Stated goal: Transcribe every line of the material below verbatim, omitting the pictures from your output.

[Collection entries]

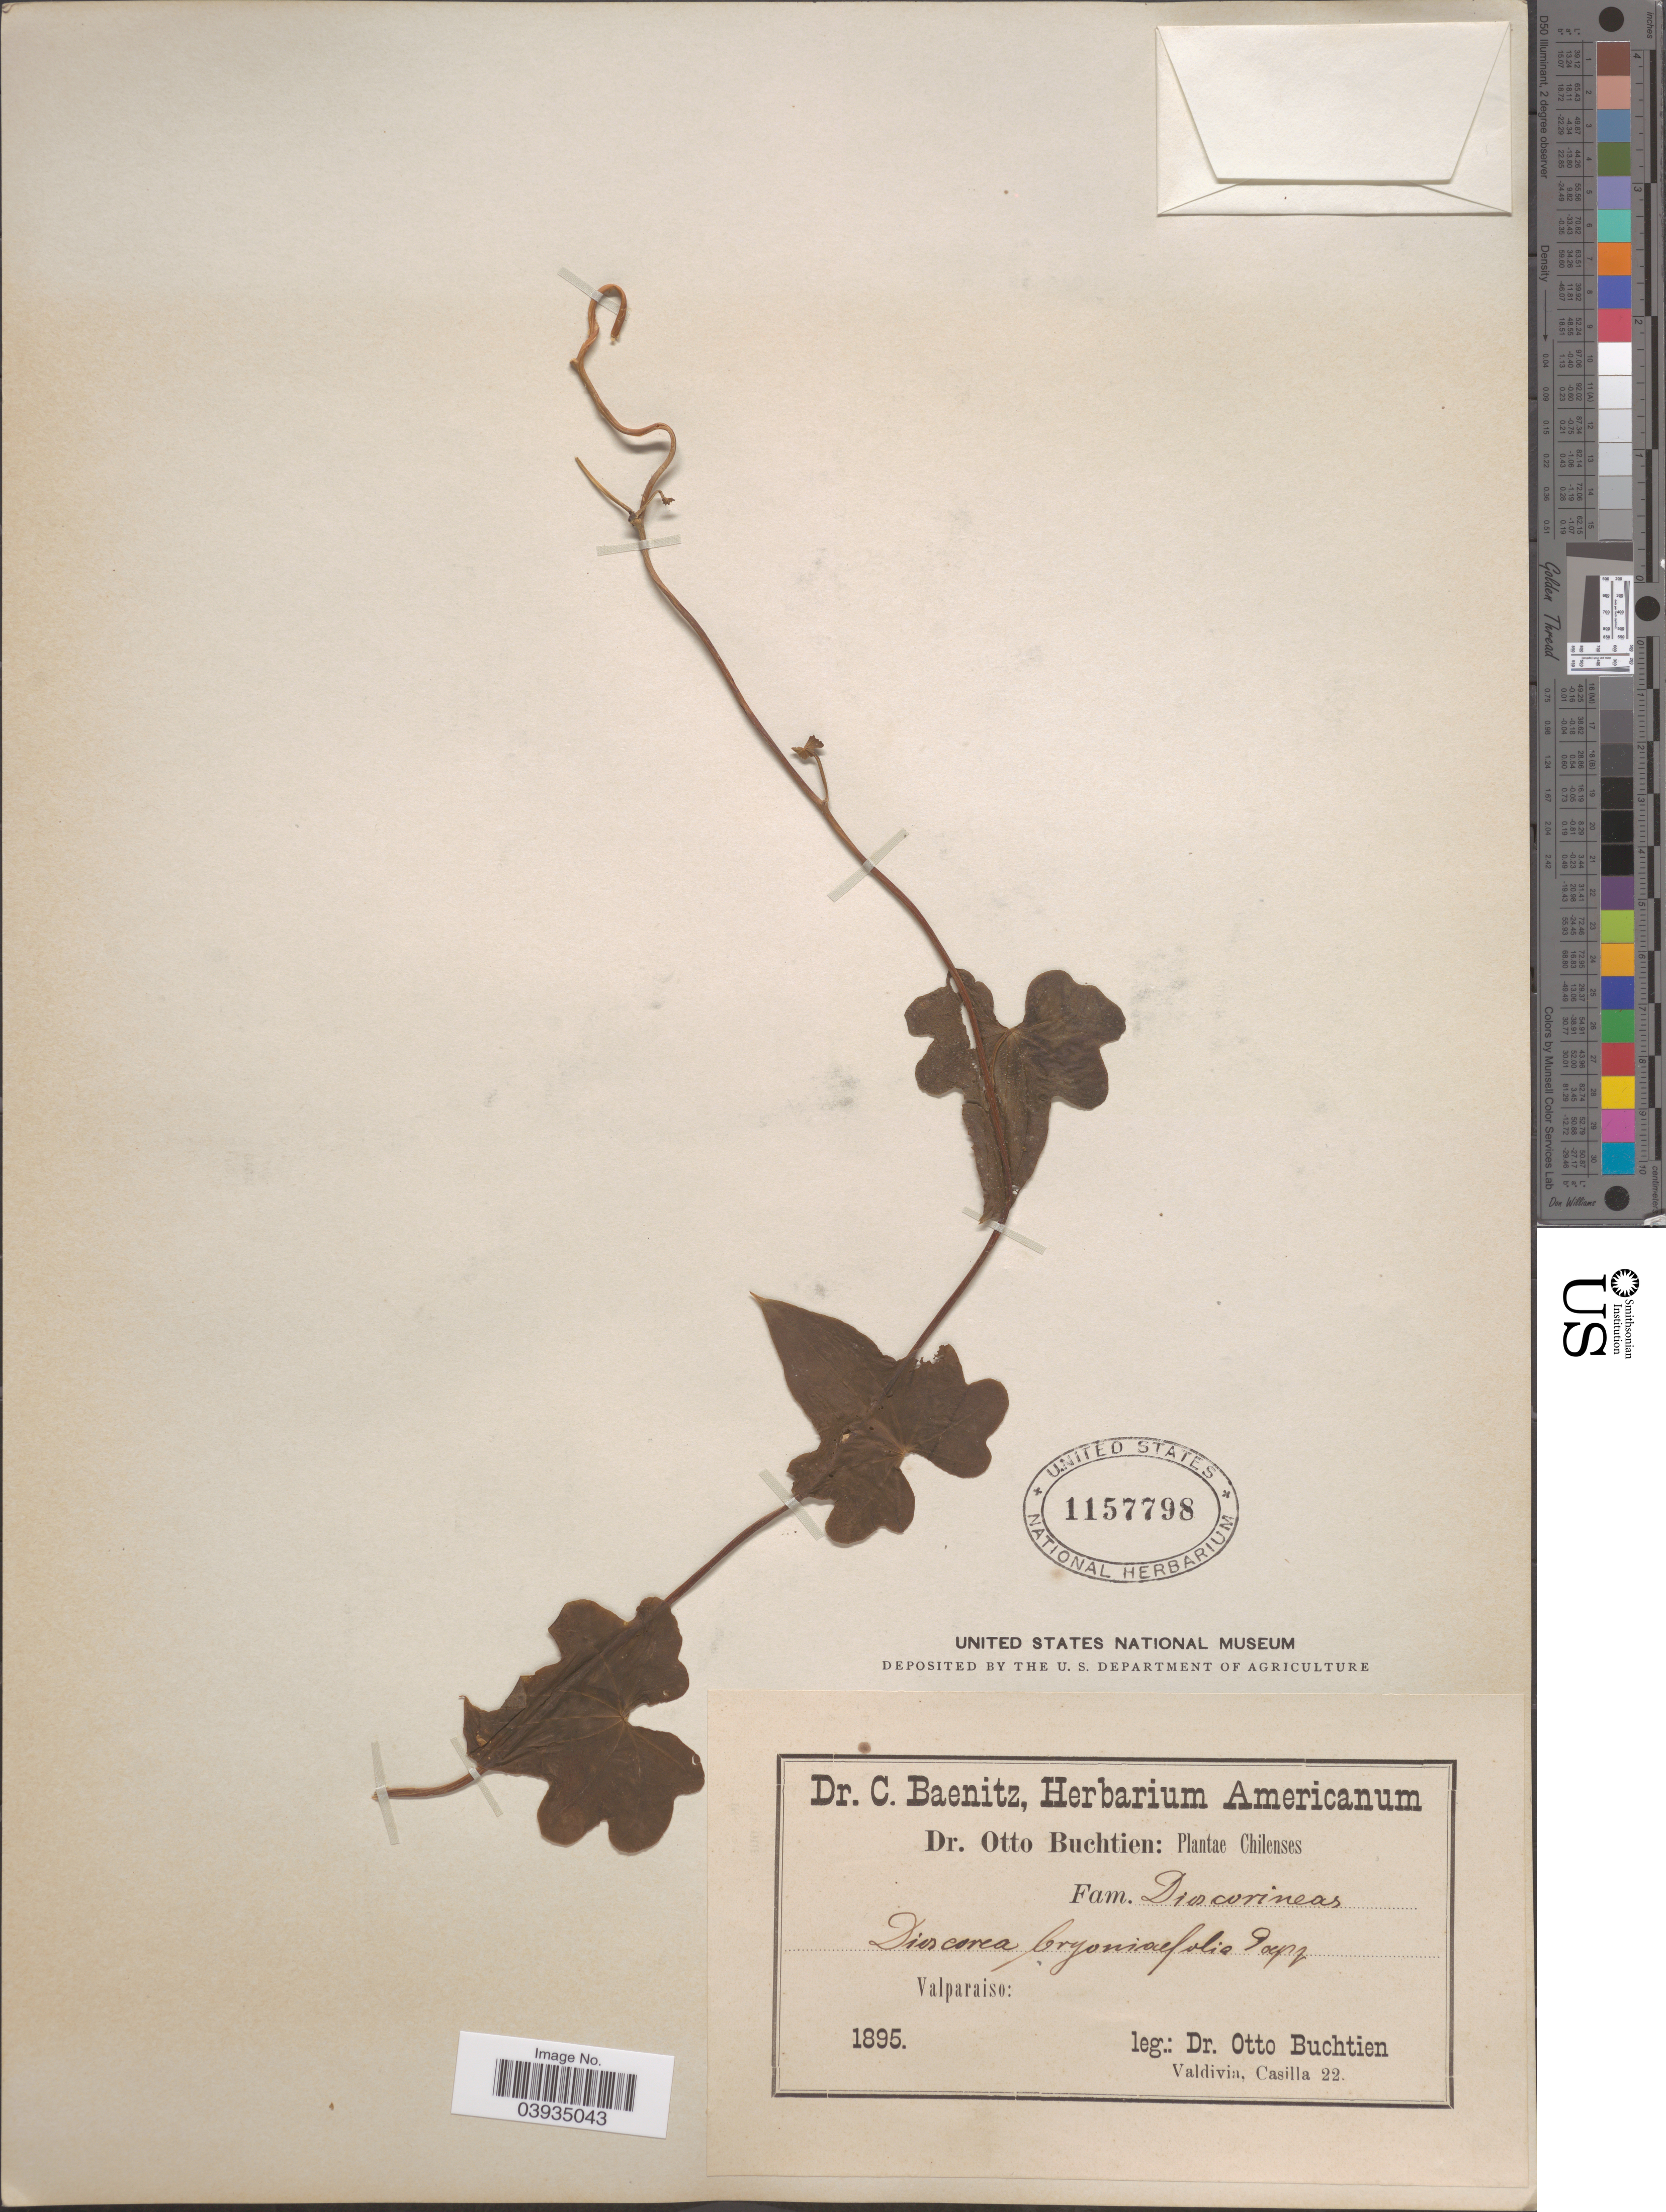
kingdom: Plantae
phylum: Tracheophyta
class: Liliopsida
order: Dioscoreales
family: Dioscoreaceae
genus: Dioscorea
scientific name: Dioscorea bryoniifolia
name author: Poepp.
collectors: O. Buchtien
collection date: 1895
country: Chile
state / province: Valparaíso (V)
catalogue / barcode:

Task output:
kingdom: Plantae
phylum: Tracheophyta
class: Liliopsida
order: Dioscoreales
family: Dioscoreaceae
genus: Dioscorea
scientific name: Dioscorea bryoniifolia
name author: Poepp.
collectors: O. Buchtien
collection date: 1895
country: Chile
state / province: Valparaíso (V)
catalogue / barcode:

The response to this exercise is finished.